__ABOUT THIS TASK__: Give back an exact copy of the lines in the records below, from the line that has "NEWELL | 4 | 7 |" through the line that has "BRANT | 4 | 7 |", and nothing besides.

__RECORD SET__:

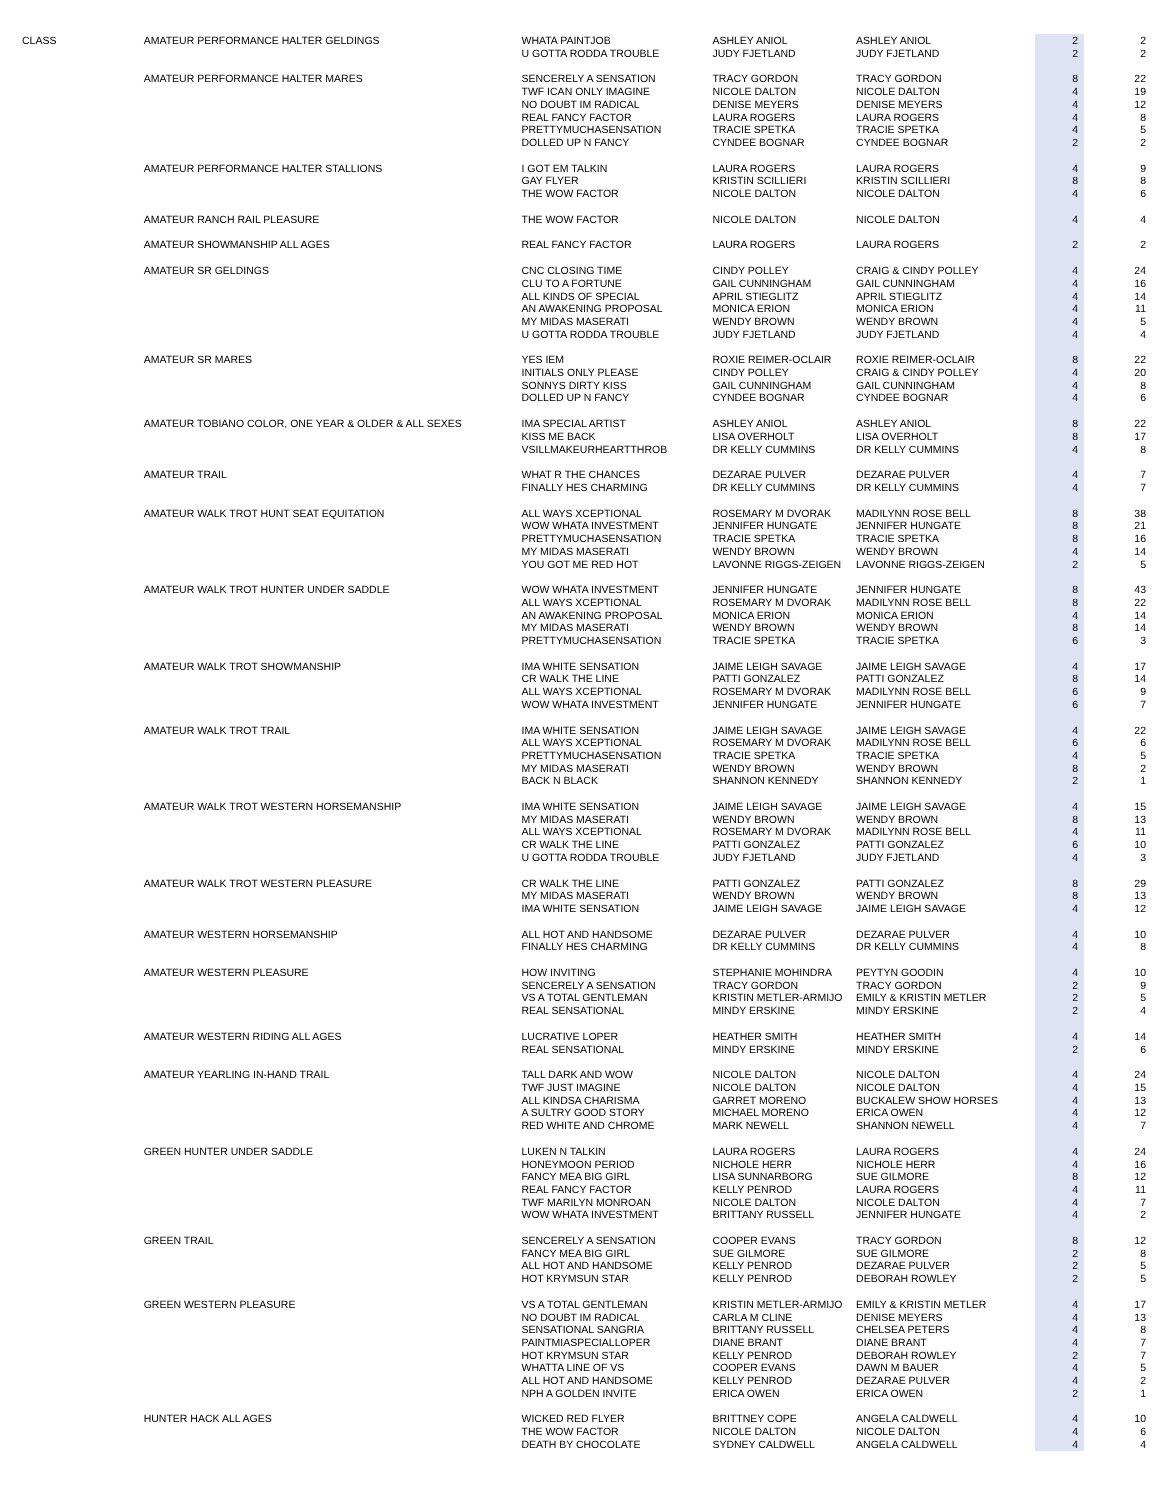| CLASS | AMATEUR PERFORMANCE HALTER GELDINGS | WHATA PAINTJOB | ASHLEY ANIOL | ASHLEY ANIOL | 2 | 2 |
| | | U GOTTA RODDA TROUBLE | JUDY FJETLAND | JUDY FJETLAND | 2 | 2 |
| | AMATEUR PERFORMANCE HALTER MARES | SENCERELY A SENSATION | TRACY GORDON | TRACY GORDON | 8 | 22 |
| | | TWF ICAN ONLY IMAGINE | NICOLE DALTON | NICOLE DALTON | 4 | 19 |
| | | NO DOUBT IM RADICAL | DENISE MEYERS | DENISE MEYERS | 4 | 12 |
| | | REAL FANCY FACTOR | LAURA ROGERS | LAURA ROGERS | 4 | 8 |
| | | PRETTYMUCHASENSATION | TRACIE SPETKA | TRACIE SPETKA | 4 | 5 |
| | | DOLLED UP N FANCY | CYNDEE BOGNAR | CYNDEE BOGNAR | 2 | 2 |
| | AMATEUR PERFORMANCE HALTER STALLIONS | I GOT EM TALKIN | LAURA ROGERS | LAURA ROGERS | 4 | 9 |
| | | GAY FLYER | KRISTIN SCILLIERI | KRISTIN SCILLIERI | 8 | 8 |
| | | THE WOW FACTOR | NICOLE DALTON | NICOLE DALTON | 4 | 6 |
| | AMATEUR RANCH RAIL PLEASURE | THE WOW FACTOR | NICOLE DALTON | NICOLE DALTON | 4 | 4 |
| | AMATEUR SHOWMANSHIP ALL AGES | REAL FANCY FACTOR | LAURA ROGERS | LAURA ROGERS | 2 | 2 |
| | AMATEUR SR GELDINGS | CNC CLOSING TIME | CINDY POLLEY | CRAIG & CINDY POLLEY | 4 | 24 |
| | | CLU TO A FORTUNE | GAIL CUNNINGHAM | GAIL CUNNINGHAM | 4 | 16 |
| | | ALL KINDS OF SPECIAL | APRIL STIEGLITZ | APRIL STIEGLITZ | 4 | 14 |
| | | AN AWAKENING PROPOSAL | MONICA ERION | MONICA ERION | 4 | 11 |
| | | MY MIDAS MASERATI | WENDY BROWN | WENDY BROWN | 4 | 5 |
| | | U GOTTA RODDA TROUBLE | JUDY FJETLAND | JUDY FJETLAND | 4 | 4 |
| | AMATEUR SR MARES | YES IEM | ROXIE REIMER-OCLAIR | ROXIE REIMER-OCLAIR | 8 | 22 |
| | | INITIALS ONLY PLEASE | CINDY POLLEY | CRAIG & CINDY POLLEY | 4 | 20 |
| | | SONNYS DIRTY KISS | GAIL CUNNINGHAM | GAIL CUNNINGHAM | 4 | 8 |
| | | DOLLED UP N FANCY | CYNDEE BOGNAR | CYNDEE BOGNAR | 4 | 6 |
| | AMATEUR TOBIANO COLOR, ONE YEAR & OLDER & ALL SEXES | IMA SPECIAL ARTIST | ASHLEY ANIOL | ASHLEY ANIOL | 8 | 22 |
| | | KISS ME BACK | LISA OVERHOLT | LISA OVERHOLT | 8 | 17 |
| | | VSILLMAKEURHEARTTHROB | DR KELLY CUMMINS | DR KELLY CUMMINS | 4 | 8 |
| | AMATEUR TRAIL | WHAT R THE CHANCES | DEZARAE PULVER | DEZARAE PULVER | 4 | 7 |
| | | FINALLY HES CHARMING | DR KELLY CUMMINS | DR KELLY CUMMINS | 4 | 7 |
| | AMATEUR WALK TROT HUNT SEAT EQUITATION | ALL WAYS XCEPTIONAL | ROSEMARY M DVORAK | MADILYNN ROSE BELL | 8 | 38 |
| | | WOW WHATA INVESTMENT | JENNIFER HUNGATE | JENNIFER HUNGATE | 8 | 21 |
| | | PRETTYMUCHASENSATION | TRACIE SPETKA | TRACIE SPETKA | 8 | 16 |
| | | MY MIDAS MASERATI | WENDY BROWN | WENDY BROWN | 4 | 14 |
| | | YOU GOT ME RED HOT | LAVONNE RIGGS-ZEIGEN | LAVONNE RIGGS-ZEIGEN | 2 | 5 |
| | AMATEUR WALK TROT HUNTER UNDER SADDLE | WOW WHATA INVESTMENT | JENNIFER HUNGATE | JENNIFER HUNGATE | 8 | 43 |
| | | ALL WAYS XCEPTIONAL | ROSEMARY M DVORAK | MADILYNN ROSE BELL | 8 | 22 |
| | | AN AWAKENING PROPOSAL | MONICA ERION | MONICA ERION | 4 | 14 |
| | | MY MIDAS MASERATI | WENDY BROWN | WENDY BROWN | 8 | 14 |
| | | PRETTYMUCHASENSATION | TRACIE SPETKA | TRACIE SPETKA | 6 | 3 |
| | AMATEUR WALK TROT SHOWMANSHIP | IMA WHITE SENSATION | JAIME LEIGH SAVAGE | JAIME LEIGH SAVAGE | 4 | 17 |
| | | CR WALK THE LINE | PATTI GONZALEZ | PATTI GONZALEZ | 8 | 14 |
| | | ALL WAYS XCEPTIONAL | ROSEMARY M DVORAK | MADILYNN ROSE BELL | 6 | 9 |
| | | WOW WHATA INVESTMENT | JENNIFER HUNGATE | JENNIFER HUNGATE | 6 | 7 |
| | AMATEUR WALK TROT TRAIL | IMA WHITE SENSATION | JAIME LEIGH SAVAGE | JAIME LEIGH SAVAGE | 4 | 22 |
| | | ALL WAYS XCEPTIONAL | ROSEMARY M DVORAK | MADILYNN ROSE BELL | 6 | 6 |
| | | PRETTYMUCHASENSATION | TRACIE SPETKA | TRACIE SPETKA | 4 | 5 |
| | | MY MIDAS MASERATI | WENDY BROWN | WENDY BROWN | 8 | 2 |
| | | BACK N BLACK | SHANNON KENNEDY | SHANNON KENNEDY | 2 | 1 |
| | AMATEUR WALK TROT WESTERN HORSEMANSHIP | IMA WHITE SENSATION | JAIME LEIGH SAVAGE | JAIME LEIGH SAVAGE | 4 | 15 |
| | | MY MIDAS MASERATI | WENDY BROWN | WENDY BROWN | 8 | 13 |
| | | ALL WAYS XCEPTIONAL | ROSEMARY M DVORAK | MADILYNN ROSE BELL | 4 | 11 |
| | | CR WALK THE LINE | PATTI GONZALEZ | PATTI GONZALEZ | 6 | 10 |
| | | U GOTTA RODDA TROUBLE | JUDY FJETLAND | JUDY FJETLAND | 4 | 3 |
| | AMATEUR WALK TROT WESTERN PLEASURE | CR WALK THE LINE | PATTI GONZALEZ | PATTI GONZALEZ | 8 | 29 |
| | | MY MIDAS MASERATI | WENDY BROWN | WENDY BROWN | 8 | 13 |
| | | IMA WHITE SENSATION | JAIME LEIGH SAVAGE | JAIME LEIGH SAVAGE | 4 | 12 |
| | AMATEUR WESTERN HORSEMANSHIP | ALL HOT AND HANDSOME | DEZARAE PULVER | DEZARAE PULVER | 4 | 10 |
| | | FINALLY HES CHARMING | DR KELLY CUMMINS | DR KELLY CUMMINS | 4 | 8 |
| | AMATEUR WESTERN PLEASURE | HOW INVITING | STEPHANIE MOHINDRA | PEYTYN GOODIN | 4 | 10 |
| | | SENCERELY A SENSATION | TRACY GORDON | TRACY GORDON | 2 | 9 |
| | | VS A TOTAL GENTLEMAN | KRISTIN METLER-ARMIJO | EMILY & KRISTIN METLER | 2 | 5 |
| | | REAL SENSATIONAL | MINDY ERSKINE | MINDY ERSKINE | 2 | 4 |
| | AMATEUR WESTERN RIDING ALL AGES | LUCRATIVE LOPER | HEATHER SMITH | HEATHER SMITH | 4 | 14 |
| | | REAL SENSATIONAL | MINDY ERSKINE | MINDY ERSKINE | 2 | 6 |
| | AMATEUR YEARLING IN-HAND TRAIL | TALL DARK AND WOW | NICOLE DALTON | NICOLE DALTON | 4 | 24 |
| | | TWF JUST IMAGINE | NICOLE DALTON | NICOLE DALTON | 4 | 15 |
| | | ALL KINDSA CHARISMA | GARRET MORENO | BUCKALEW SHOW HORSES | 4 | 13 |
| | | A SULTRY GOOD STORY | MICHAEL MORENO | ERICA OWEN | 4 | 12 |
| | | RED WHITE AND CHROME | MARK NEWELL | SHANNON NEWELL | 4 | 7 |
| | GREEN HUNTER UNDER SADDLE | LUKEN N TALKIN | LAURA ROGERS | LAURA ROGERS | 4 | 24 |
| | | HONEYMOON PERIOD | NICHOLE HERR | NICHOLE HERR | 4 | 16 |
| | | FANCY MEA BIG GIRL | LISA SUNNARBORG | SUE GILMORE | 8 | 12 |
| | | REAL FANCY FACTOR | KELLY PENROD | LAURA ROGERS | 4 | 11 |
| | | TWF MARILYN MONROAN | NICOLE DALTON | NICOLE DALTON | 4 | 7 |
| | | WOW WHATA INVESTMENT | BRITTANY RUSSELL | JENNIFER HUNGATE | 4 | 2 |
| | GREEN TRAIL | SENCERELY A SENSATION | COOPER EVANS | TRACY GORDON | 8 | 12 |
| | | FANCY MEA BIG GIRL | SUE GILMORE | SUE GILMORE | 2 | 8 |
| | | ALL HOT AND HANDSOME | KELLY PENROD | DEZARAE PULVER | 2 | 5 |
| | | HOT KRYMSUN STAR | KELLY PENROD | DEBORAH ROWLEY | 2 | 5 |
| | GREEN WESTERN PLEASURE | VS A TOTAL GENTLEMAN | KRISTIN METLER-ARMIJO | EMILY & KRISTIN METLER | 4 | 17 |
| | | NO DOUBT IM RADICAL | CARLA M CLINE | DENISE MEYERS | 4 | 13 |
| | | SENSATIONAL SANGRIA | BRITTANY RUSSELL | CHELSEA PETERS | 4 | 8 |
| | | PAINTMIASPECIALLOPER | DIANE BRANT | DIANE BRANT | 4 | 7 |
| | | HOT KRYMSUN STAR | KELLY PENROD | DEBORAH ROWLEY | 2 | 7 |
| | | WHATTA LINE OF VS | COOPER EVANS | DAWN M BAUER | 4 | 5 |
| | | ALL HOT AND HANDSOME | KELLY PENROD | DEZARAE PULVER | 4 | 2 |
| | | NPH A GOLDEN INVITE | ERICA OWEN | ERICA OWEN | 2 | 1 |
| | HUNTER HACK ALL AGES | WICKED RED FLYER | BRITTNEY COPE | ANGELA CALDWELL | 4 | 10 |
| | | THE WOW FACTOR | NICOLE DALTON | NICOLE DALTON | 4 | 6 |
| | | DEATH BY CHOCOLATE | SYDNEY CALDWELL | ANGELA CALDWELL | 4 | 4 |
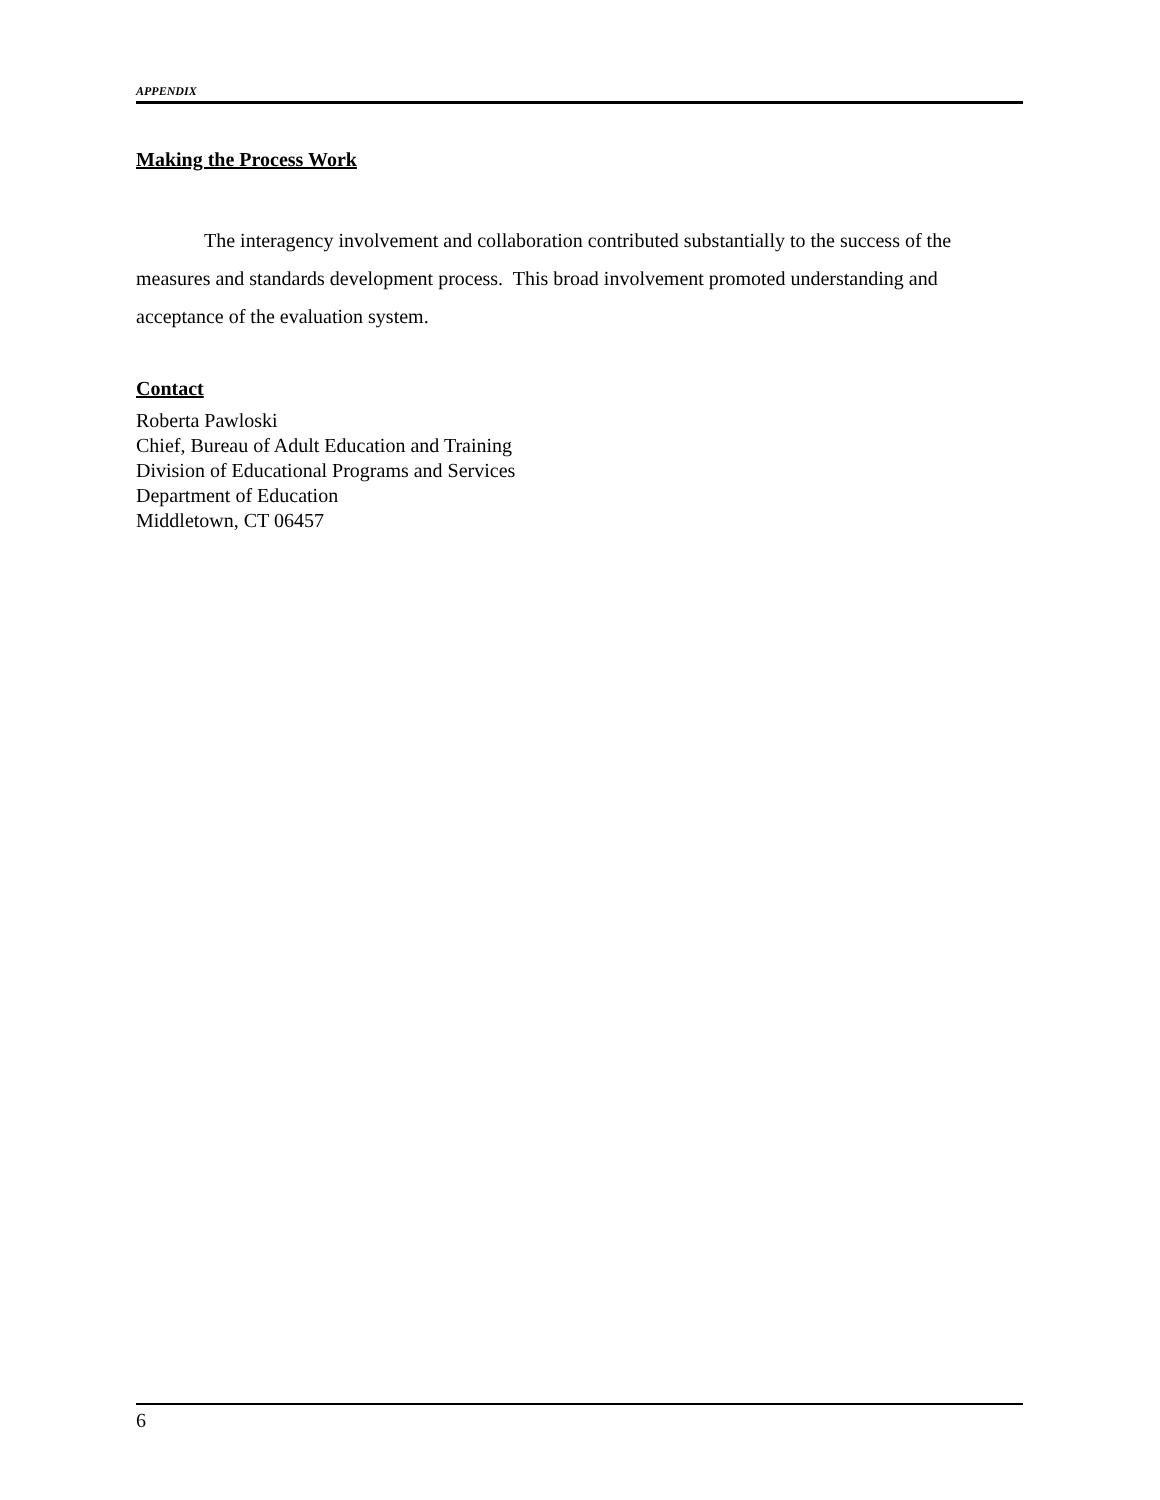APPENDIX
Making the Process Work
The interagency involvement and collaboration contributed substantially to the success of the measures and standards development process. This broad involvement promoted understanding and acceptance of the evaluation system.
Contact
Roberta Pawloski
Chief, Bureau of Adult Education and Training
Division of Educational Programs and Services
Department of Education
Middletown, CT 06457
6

__EXERCISE RESULT__:
| | | RED WHITE AND CHROME | MARK NEWELL | SHANNON NEWELL | 4 | 7 |
| | GREEN HUNTER UNDER SADDLE | LUKEN N TALKIN | LAURA ROGERS | LAURA ROGERS | 4 | 24 |
| | | HONEYMOON PERIOD | NICHOLE HERR | NICHOLE HERR | 4 | 16 |
| | | FANCY MEA BIG GIRL | LISA SUNNARBORG | SUE GILMORE | 8 | 12 |
| | | REAL FANCY FACTOR | KELLY PENROD | LAURA ROGERS | 4 | 11 |
| | | TWF MARILYN MONROAN | NICOLE DALTON | NICOLE DALTON | 4 | 7 |
| | | WOW WHATA INVESTMENT | BRITTANY RUSSELL | JENNIFER HUNGATE | 4 | 2 |
| | GREEN TRAIL | SENCERELY A SENSATION | COOPER EVANS | TRACY GORDON | 8 | 12 |
| | | FANCY MEA BIG GIRL | SUE GILMORE | SUE GILMORE | 2 | 8 |
| | | ALL HOT AND HANDSOME | KELLY PENROD | DEZARAE PULVER | 2 | 5 |
| | | HOT KRYMSUN STAR | KELLY PENROD | DEBORAH ROWLEY | 2 | 5 |
| | GREEN WESTERN PLEASURE | VS A TOTAL GENTLEMAN | KRISTIN METLER-ARMIJO | EMILY & KRISTIN METLER | 4 | 17 |
| | | NO DOUBT IM RADICAL | CARLA M CLINE | DENISE MEYERS | 4 | 13 |
| | | SENSATIONAL SANGRIA | BRITTANY RUSSELL | CHELSEA PETERS | 4 | 8 |
| | | PAINTMIASPECIALLOPER | DIANE BRANT | DIANE BRANT | 4 | 7 |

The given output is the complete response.